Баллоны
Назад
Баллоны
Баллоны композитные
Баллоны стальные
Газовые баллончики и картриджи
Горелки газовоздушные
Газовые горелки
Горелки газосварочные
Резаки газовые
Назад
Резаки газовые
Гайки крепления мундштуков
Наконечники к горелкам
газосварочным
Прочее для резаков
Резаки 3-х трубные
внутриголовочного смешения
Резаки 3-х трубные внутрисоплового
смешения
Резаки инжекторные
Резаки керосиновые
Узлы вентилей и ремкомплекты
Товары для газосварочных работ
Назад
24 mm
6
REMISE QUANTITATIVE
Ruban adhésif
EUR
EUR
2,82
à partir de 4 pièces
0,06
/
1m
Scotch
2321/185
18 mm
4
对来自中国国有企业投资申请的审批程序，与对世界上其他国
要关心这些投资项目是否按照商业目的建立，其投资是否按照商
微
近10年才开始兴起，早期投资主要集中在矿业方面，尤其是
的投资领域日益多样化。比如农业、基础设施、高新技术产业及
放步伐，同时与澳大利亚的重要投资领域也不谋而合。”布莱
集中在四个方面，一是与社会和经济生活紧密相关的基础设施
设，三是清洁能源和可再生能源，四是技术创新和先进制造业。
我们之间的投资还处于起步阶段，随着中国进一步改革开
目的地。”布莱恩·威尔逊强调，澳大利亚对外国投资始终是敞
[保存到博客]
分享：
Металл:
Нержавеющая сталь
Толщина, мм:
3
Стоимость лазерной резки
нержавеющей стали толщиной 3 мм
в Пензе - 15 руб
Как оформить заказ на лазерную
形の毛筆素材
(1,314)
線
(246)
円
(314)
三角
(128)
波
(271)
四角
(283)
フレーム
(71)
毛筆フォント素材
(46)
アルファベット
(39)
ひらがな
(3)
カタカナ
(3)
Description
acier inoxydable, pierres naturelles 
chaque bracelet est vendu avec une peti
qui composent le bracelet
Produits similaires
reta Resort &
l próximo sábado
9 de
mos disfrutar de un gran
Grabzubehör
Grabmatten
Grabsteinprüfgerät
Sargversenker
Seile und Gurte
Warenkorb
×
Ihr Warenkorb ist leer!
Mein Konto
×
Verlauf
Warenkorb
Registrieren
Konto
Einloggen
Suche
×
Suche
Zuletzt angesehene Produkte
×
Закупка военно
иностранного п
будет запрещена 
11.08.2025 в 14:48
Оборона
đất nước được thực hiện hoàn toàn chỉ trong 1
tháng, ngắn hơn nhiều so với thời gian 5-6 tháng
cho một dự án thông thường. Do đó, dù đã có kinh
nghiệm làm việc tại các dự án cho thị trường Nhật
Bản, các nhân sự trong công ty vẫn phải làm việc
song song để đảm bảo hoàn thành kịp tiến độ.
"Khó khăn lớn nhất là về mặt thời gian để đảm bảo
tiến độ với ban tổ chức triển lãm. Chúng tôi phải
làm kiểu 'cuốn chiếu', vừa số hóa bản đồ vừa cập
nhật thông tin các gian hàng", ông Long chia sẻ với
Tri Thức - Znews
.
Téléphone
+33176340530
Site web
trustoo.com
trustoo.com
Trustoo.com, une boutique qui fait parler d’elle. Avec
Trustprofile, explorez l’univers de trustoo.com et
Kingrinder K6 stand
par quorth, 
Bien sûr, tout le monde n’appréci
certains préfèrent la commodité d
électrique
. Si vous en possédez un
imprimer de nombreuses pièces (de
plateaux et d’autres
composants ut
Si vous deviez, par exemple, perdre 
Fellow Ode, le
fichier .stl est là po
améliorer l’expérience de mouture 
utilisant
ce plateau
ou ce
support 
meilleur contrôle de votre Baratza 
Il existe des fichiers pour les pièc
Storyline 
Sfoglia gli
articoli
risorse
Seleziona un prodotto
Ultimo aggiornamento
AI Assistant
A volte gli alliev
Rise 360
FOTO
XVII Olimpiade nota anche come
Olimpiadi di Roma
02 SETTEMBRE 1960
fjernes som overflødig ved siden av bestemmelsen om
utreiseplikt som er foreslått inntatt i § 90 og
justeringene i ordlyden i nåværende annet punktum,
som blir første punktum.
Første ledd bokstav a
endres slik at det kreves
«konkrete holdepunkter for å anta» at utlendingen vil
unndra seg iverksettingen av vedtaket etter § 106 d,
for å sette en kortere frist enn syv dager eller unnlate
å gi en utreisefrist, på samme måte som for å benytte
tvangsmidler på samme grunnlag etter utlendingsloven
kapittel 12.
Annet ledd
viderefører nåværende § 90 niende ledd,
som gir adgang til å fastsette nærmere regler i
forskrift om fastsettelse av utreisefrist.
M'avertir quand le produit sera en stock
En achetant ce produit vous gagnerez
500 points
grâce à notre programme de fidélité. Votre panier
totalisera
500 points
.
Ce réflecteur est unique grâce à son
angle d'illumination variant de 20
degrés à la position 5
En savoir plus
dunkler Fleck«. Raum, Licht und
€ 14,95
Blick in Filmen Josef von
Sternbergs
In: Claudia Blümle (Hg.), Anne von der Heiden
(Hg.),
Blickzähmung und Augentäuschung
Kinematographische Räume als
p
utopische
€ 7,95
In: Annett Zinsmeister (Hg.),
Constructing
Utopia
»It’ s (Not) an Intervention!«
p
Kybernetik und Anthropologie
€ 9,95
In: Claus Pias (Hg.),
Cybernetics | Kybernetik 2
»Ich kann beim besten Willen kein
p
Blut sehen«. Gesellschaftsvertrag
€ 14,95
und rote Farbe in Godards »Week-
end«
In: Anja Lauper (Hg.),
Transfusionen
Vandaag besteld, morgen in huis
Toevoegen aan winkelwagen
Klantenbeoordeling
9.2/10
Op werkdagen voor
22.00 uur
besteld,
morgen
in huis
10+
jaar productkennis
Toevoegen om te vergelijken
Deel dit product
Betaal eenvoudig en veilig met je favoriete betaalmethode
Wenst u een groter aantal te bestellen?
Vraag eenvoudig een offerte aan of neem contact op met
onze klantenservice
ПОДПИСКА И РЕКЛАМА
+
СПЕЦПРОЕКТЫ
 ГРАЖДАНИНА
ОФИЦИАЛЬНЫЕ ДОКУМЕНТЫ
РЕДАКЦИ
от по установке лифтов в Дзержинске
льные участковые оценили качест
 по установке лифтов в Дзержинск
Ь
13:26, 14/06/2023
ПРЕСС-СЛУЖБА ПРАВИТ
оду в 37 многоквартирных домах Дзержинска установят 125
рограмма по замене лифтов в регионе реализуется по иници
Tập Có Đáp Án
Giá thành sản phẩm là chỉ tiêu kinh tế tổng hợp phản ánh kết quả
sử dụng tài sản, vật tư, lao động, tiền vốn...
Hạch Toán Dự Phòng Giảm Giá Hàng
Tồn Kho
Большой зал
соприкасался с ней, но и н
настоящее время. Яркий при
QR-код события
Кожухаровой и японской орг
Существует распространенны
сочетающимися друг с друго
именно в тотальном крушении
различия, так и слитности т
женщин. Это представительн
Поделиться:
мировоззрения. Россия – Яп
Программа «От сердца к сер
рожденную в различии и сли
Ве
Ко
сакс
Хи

## Required action
Find each line in the listing above that contains "ledd", and copy that line.

## Output for this exercise
Første ledd bokstav a
Annet ledd
viderefører nåværende § 90 niende ledd,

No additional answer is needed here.